There were even times when it seemed that her determination to at least discuss the matter with Jack dissolved, not out of her own weakness, but under the determination of her son's will.

I don't believe such things.

But in sleep she did believe them, and in sleep, with her husband's seed still drying on her thighs, she felt that the three of them had been permanently welded together-that if their three/oneness was to be destroyed, it would not be destroyed by any of them but from outside.

Most of what she believed centered around her love for Jack. She had never stopped loving him, except maybe for that dark period immediately following Danny's "accident." And she loved her son. Most of all she loved them together, walking or riding or only sitting, Jack's large head and Danny's small one poised alertly over the fans of old maid hands, sharing a bottle of Coke, looking at the funnies. She loved having them with her, and she hoped to dear God that this hotel caretaking job Al had gotten for Jack would be the beginning of good times again.

And the wind gonna rise up, baby,

and blow my blues away...

Soft and sweet and mellow, the song came back and lingered, following her down into a deeper sleep where thought ceased and the faces that came in dreams went unremembered.

Chapter 7. In Another Bedroom

Danny awoke with the booming still loud in his ears, and the drunk, savagely pettish voice crying hoarsely: Come out here and take your medicine! I'll find you! I'll find youl

But now the booming was only his racing heart, and the only voice in the night was the faraway sound of a police siren.

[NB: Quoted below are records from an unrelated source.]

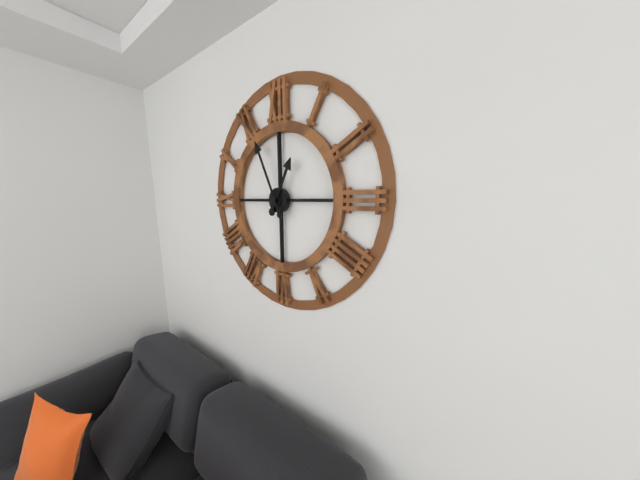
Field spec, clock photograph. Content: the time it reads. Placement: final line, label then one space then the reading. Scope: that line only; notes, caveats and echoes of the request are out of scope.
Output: 12:56
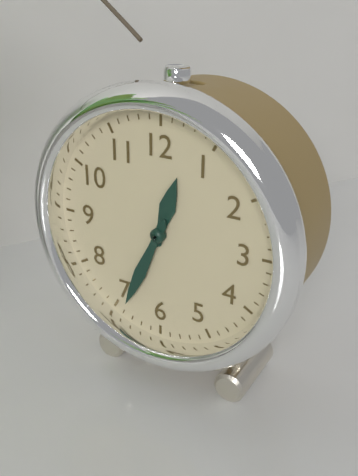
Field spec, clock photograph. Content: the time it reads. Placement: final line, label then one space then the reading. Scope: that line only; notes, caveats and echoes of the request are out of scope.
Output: 12:34
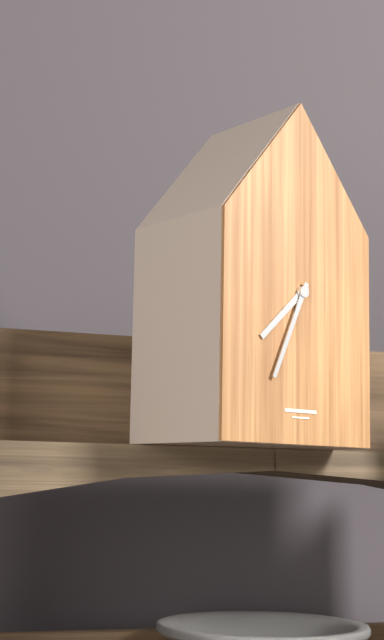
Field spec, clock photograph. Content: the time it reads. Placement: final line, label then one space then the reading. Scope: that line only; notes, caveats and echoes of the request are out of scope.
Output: 7:34
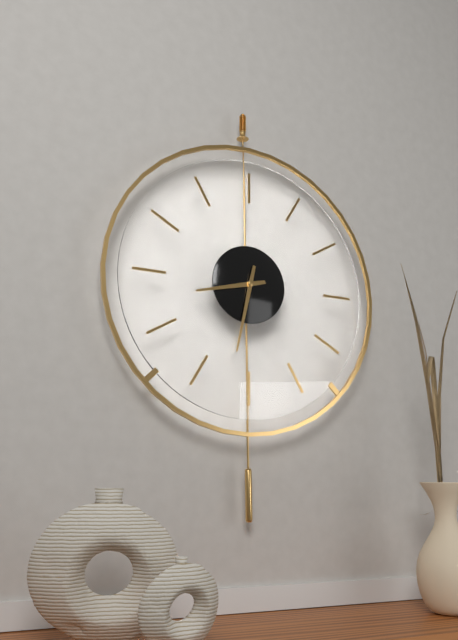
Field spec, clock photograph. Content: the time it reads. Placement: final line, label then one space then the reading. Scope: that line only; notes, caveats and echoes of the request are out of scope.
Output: 8:32
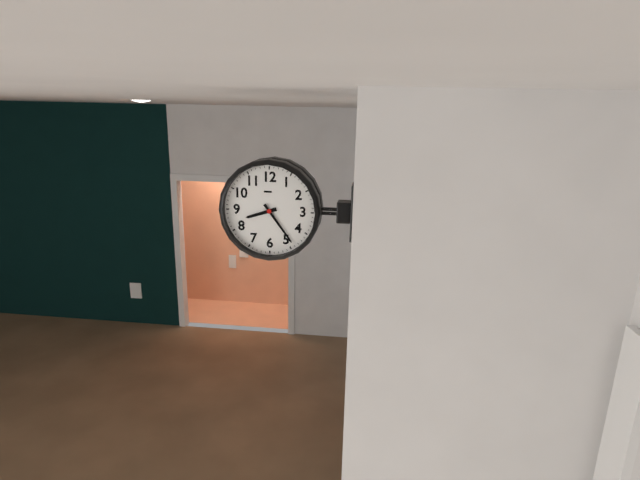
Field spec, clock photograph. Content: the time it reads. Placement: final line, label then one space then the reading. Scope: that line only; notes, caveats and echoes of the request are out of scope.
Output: 8:24
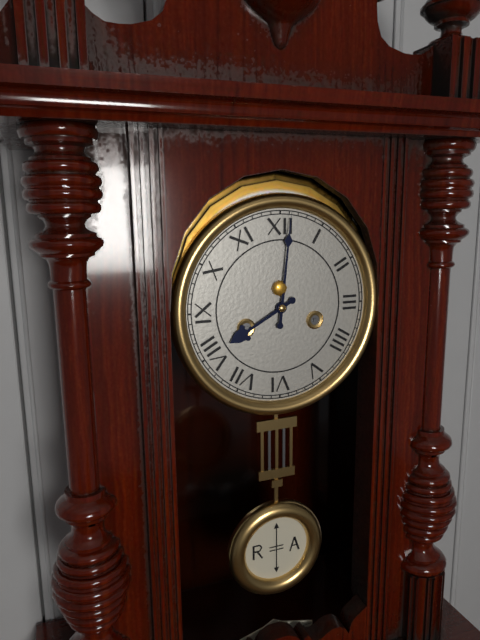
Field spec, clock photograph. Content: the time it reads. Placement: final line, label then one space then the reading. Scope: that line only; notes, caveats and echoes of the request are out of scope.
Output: 8:01
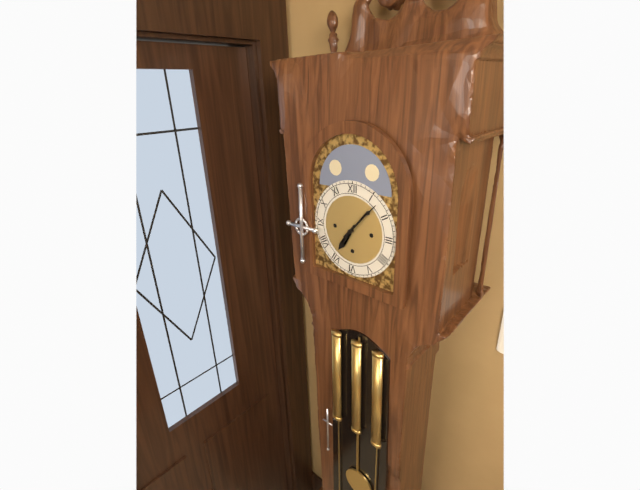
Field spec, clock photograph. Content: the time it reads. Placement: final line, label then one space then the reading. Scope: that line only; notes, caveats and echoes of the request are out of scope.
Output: 7:07
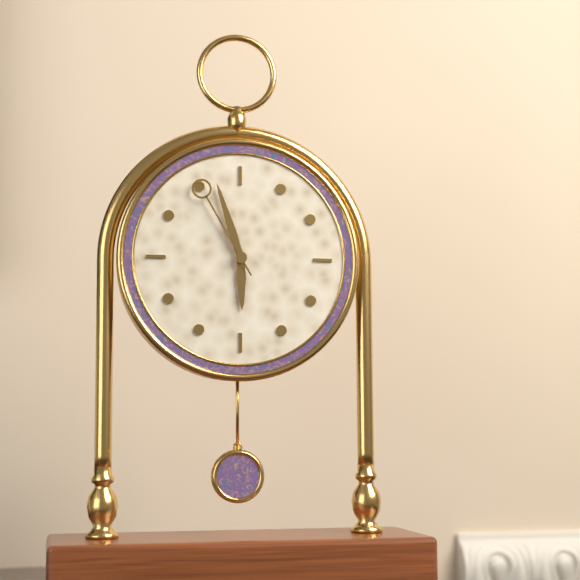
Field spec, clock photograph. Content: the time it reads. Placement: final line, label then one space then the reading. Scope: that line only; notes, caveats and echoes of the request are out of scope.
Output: 5:57:55
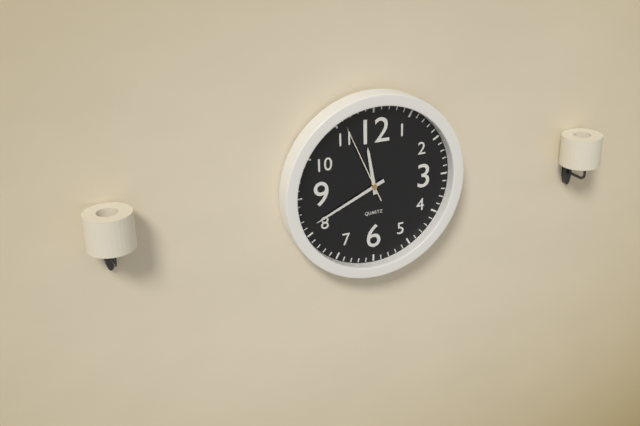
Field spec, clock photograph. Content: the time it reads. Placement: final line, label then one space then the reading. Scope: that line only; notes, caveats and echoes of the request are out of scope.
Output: 11:41:56
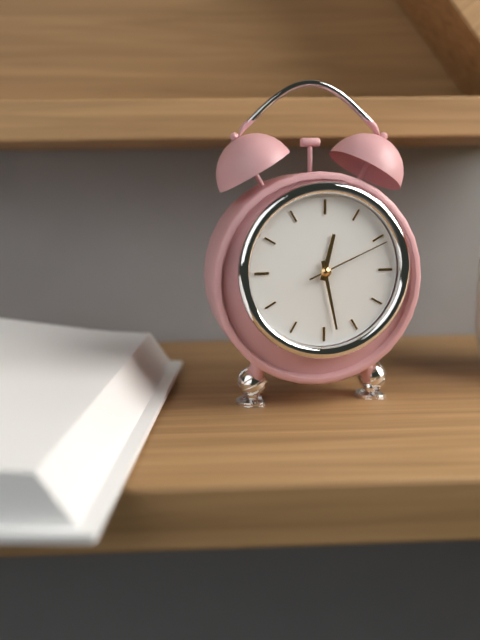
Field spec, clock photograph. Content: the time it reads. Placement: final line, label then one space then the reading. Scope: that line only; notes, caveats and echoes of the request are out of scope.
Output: 12:28:11
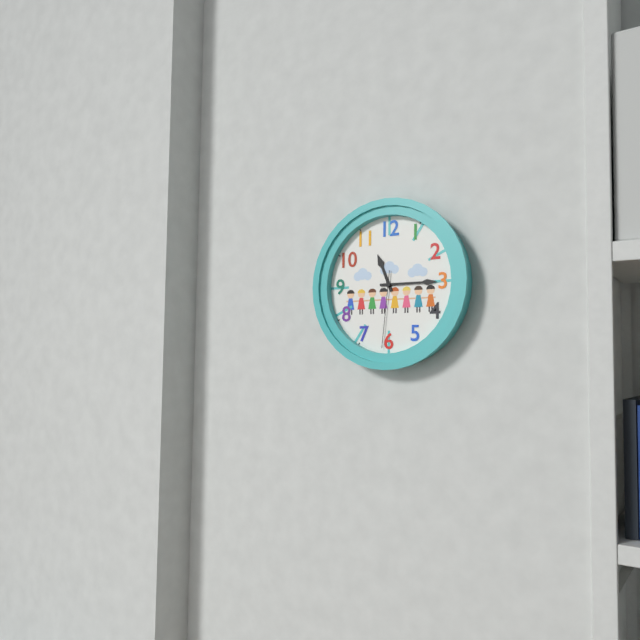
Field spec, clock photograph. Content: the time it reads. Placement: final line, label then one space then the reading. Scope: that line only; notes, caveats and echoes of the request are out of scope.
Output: 11:15:31
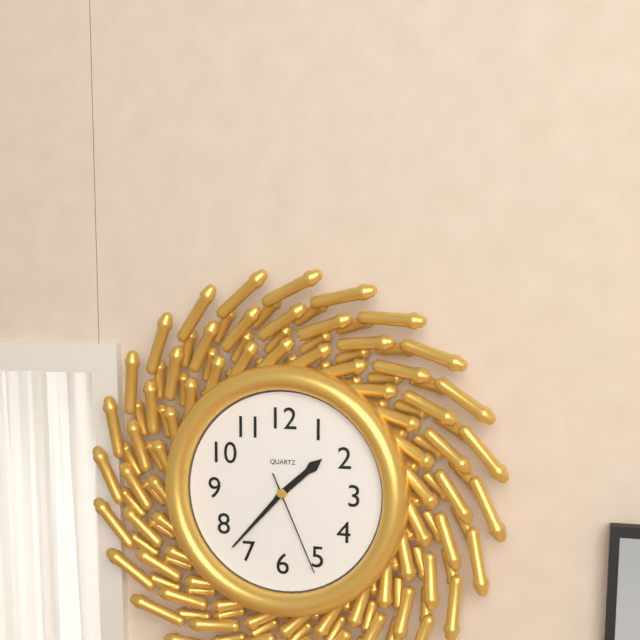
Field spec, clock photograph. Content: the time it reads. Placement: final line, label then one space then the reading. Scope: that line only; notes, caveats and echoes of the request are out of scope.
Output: 1:37:26
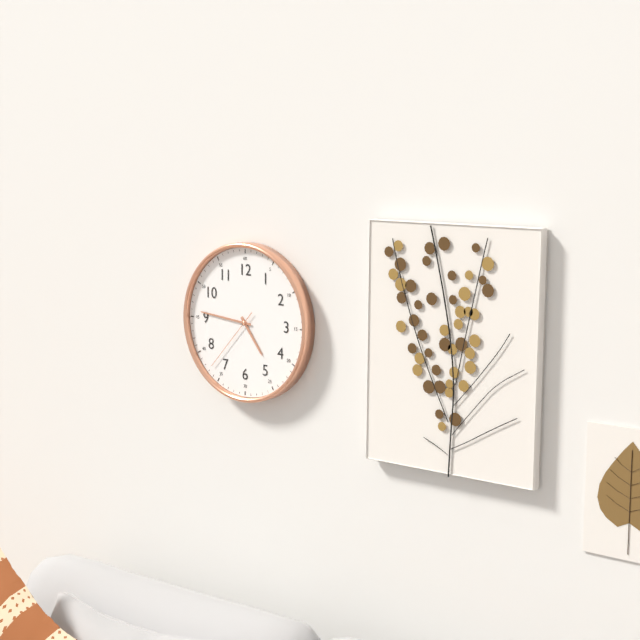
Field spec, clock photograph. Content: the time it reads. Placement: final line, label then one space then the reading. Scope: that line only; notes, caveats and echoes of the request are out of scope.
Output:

He lay in bed motionlessly, looking up at the wind-stirred shadows of the leaves on his bedroom ceiling. They twined sinuously together, making shapes like the vines and creepers in a jungle, like patterns woven into the nap of a thick carpet. He was clad in Doctor Denton pajamas, but between the pajama suit and his skin he had grown a more closely fitting singlet of perspiration.

"Tony?" he whispered. "You there?"

No answer.

He slipped out of bed and padded silently across to the window and looked out on Arapahoe Street, now still and silent. It was two in the morning. There was nothing out there but empty sidewalks drifted with fallen leaves, parked cars, and the long-necked streetlight on the corner across from the Cliff Brice gas station. With its hooded top and motionless stance, the streetlight looked like a monster in a space show.

He looked up the street both ways, straining his eyes for Tony's slight, beckoning form, but there was no one there.

The wind sighed through the trees, and the fallen leaves rattled up the deserted walks and around the hubcaps of parked cars. It was a faint and sorrowful sound, and the boy thought that he might be the only one in Boulder awake enough to hear it. The only human being, at least. There was no way of knowing what else might be out in the night, slinking hungrily through the shadows, watching and scenting the breeze.

I'll find you! I'll find you!

"Tony?" he whispered again, but without much hope.

Only the wind spoke back, gusting more strongly this time, scattering leaves across the sloping roof below his window. Some of them slipped into the raingutter and came to rest there like tired dancers.